● **TASKS TO PERFORM**:
a - From the transcript, list in order every number of people the speaker says were sent or went out.
b - Answer these questions from the transcript, one answer per line:
(i) How many tickets does the speaker say they got at the next incident?
(ii) Through the streets of which city were the speaker and co-workers driving?
(iii) What kind of people does the speaker say were on the street?
c - Return the part of the transcript starting with "00:41:29.280But by how" and going on through "four tickets for.", copied word for word.
Segment Start: DOCUMENT EXCERPT
00:38:02.400So we sent one and then two and then three and then four people out.
00:38:05.740Then finally, I think 17 of us went out there because we were so grossed out by these cops.
00:38:11.200And you did see the odd person on the street, you know, essential services.
00:38:23.840And I think that this court case is an acquittal for you.
00:38:30.740But it's a conviction against the other media that they didn't find it interesting enough to show their viewers what life was like, to ask questions.
00:41:25.660Maybe you could say that the officers were less confrontational.
00:41:29.280But by how many there were and by how many police vehicles there were that showed up at this next incident, it's questionable as to their intentions, which we saw we got four tickets for.
00:41:38.840This was an incident where myself, Yankee Polak, and a few of our other co-workers were driving through the streets of Montreal.
Segment End: DOCUMENT EXCERPT
Segment Start: DATA UNDER STUDY
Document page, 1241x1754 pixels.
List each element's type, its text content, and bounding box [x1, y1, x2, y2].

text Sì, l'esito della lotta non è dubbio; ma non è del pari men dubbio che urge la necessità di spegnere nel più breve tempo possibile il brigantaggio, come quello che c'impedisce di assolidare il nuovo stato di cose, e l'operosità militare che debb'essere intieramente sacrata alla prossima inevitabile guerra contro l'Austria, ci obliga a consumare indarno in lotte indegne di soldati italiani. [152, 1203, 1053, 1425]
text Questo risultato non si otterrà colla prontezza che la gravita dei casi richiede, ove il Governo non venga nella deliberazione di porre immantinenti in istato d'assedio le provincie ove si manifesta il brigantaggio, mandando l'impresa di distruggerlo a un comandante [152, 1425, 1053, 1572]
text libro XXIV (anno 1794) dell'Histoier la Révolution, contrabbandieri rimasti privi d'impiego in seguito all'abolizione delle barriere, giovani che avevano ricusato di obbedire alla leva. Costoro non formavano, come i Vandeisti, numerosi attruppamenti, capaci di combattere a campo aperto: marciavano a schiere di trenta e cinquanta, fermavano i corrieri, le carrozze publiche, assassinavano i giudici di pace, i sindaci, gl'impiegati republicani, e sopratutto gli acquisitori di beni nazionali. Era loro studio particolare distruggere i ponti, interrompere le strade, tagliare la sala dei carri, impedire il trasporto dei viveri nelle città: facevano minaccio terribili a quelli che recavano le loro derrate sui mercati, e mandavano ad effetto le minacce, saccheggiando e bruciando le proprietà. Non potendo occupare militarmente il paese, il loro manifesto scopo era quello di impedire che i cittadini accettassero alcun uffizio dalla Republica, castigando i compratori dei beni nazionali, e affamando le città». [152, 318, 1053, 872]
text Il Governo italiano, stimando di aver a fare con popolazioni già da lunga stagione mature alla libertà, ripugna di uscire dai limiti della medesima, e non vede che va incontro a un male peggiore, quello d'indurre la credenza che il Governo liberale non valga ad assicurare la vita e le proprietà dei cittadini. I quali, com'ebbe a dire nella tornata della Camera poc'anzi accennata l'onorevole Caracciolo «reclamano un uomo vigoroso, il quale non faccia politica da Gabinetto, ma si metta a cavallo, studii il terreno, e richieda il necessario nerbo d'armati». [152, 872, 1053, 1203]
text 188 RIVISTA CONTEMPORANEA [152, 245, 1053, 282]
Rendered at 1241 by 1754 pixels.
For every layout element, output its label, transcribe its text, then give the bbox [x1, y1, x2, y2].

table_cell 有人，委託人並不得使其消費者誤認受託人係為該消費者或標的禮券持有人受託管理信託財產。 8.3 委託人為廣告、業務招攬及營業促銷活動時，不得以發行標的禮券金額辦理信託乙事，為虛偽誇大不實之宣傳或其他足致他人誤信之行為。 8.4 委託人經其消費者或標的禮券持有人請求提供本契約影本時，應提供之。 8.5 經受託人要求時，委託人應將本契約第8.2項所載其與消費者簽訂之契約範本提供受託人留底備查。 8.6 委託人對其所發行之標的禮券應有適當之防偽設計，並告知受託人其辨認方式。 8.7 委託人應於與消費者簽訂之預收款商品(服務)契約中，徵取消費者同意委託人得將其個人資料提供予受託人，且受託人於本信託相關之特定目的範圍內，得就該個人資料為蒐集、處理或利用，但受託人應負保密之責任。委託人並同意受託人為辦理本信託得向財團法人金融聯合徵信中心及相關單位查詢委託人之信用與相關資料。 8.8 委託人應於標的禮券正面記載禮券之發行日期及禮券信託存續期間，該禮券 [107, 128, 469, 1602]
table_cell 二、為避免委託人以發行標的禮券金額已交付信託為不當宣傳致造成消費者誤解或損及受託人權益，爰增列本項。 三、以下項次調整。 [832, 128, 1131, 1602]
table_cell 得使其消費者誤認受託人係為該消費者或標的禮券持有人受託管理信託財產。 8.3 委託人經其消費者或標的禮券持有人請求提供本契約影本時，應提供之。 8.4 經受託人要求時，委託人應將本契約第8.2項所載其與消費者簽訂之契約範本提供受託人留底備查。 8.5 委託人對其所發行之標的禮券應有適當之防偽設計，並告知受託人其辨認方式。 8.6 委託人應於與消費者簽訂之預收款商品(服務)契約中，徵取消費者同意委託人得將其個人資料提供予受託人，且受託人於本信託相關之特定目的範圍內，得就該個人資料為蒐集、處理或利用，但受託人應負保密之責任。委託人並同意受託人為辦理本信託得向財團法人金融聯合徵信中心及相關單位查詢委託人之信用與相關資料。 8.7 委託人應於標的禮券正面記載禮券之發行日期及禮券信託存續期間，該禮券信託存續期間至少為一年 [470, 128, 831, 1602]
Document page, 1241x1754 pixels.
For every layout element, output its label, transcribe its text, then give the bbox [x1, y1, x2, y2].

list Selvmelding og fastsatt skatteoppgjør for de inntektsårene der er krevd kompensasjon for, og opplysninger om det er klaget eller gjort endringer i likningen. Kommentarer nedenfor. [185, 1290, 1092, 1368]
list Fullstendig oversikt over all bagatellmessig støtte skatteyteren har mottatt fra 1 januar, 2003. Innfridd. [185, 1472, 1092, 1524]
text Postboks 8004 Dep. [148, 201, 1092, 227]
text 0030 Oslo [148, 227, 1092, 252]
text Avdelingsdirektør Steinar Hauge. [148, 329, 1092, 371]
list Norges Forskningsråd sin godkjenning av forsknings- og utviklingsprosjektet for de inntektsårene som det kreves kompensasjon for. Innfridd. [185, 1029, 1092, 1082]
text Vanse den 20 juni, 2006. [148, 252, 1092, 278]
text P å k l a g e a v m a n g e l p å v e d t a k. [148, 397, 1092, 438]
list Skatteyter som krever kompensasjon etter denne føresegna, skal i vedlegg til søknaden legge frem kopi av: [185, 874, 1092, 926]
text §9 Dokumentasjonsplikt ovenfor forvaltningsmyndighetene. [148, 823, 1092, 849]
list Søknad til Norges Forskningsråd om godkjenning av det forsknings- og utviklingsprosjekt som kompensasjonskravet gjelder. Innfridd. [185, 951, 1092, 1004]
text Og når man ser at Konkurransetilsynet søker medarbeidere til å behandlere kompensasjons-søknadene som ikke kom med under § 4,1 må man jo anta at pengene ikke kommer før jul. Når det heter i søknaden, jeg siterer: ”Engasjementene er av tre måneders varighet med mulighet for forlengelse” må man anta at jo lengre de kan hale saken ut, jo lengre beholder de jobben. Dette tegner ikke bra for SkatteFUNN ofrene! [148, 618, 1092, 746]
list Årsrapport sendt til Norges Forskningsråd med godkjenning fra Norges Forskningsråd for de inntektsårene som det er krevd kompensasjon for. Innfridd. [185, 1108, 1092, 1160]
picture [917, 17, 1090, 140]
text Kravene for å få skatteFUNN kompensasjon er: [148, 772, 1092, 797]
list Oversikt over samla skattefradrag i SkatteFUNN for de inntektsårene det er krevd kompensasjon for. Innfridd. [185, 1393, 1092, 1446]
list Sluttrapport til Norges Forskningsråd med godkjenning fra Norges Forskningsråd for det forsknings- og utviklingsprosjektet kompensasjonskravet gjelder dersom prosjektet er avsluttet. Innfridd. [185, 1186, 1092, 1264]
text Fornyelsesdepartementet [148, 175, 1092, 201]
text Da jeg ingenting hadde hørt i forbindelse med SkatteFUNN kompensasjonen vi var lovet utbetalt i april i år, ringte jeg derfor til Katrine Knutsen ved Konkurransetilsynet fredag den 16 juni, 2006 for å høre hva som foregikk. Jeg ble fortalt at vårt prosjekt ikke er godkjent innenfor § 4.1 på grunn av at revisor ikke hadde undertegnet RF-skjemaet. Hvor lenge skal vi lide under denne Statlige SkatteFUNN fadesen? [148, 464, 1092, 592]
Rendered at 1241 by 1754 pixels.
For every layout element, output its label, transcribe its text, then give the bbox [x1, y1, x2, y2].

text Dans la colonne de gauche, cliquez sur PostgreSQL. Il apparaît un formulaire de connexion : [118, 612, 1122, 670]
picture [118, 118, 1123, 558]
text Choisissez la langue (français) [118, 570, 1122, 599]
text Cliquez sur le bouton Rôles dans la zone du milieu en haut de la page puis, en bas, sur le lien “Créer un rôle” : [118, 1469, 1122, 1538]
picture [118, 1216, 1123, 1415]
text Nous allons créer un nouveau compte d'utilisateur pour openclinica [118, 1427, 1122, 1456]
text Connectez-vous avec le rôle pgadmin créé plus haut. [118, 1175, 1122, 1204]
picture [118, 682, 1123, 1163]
Segment End: DATA UNDER STUDY
● **OUTPUTS FOR THE TASKS**:
a - one, two, three, four, 17

b -
(i) Four
(ii) Montreal
(iii) The odd person, essential services

c -
00:41:29.280But by how many there were and by how many police vehicles there were that showed up at this next incident, it's questionable as to their intentions, which we saw we got four tickets for.